[GIVEN PASSAGE]
At a time when most companies cite second hand gaming and piracy as major concerns and seem to be struggling to keep high profits, Valve seems to have no problems keeping themselves in the green ... Even with one of its most popular and successful franchises going free to play. So what's the secret behind its success?
Well, it's no secret that Valve has been doing quite well for itself lately. They set the bar high in terms of products, and Steam remains the juggernaut of online distribution and the model to actually follow in terms of businesses looking to earn a measure of success. Valve has cemented a reputation as being a company that actually cares about gamers, listens to them and responds. Sure, there are some low points (Valve time, the Golden Wrench thing, etc.) but on the whole they're doing a solid job. So, what's the secret to their success.
Well, the funny thing is that on top of all the things that I've mentioned, that even the big man himself Gabe Newell recently admitted that sometimes they themselves are mystified by just how gamers react to things they've done. In a recent panel interview Newell recently admitted that:
"The most recent thing that also is really puzzling is that we made products available for free on numerous occasions, without significantly impacting the audience size. We recently said, we’re now going to do something different, we’re not only going to signal that it’s free but we’re going to say, ‘it’s free to play,’ which is not really a pricing signal, even though that’s what you would ordinarily think it is. And our user base for our first product that we made free to play, Team Fortress 2, increased by a factor of five. That doesn’t make sense if you’re trying to think of it purely as a pricing phenomenon.
[/GIVEN PASSAGE]
[SUPPLIED DATA]
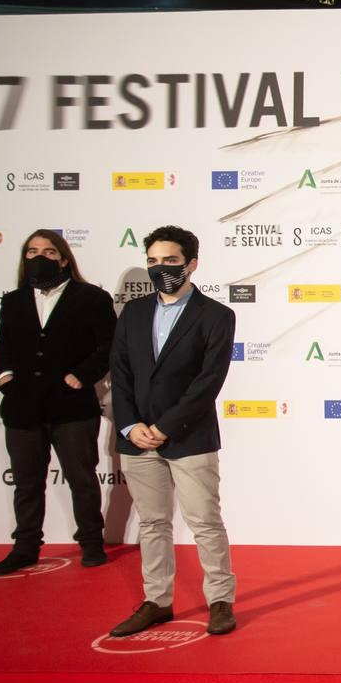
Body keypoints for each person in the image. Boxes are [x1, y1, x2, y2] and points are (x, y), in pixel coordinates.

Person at [107, 226, 238, 637]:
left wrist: (163, 427)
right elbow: (121, 373)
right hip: (136, 437)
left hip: (190, 437)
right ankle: (157, 601)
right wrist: (131, 425)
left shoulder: (217, 315)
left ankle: (220, 600)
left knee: (205, 521)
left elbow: (208, 382)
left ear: (191, 264)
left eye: (170, 261)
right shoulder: (134, 313)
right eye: (153, 261)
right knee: (153, 524)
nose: (160, 268)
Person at [0, 230, 117, 576]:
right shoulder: (13, 301)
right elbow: (3, 348)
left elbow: (108, 346)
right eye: (32, 251)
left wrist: (82, 375)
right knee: (27, 482)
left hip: (72, 408)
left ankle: (91, 543)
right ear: (24, 258)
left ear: (63, 258)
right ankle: (25, 547)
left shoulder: (91, 298)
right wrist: (5, 379)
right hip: (22, 409)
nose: (39, 257)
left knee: (81, 478)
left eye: (48, 251)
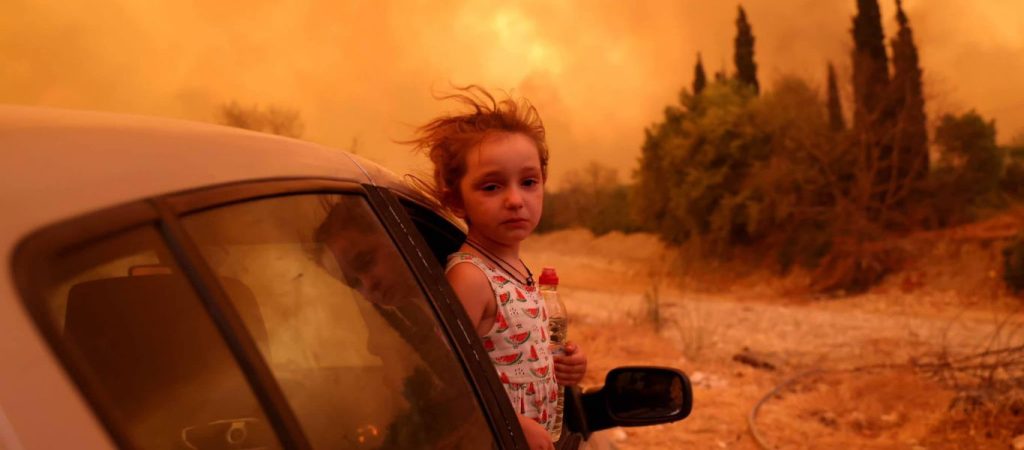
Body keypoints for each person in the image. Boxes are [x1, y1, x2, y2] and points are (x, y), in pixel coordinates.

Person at [406, 86, 588, 450]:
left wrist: (566, 367)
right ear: (456, 200)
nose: (515, 200)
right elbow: (444, 373)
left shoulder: (513, 267)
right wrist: (511, 422)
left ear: (543, 184)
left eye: (529, 182)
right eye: (491, 186)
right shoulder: (471, 276)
[/SUPPLIED DATA]
TASK 1 >>
Reproduce verbatim the part of the passage on Valve's success starting at "Well, it's no" and ending at "to their success.".
TASK 2 >>
In the passage on Valve's success, by what factor did the user base for Team Fortress 2 grow once it was called free to play?
TASK 3 >>
Write what comes next in the passage on Valve's success, picking up after its final sentence.

TASK ANSWER 1 >>
Well, it's no secret that Valve has been doing quite well for itself lately. They set the bar high in terms of products, and Steam remains the juggernaut of online distribution and the model to actually follow in terms of businesses looking to earn a measure of success. Valve has cemented a reputation as being a company that actually cares about gamers, listens to them and responds. Sure, there are some low points (Valve time, the Golden Wrench thing, etc.) but on the whole they're doing a solid job. So, what's the secret to their success.

TASK ANSWER 2 >>
By a factor of five.

TASK ANSWER 3 >>
"Why is free and free to play so different? Well then you have to start thinking about how value creation actually occurs, and what it is that people are valuing, and what the statement that something is free to play implies about the future value of the experience that they’re going to have.
"And then the conversion rate, when we talk to partners who do free-to-play, a lot of people see about a 2 to 3 percent conversion rate of the people in their audience who actually buy something, and then with Team Fortress 2, which looks more like Arkham Asylum in terms of the user profile and the content, we see about a 20 to 30 percent conversion rate of people who are playing those games who buy something."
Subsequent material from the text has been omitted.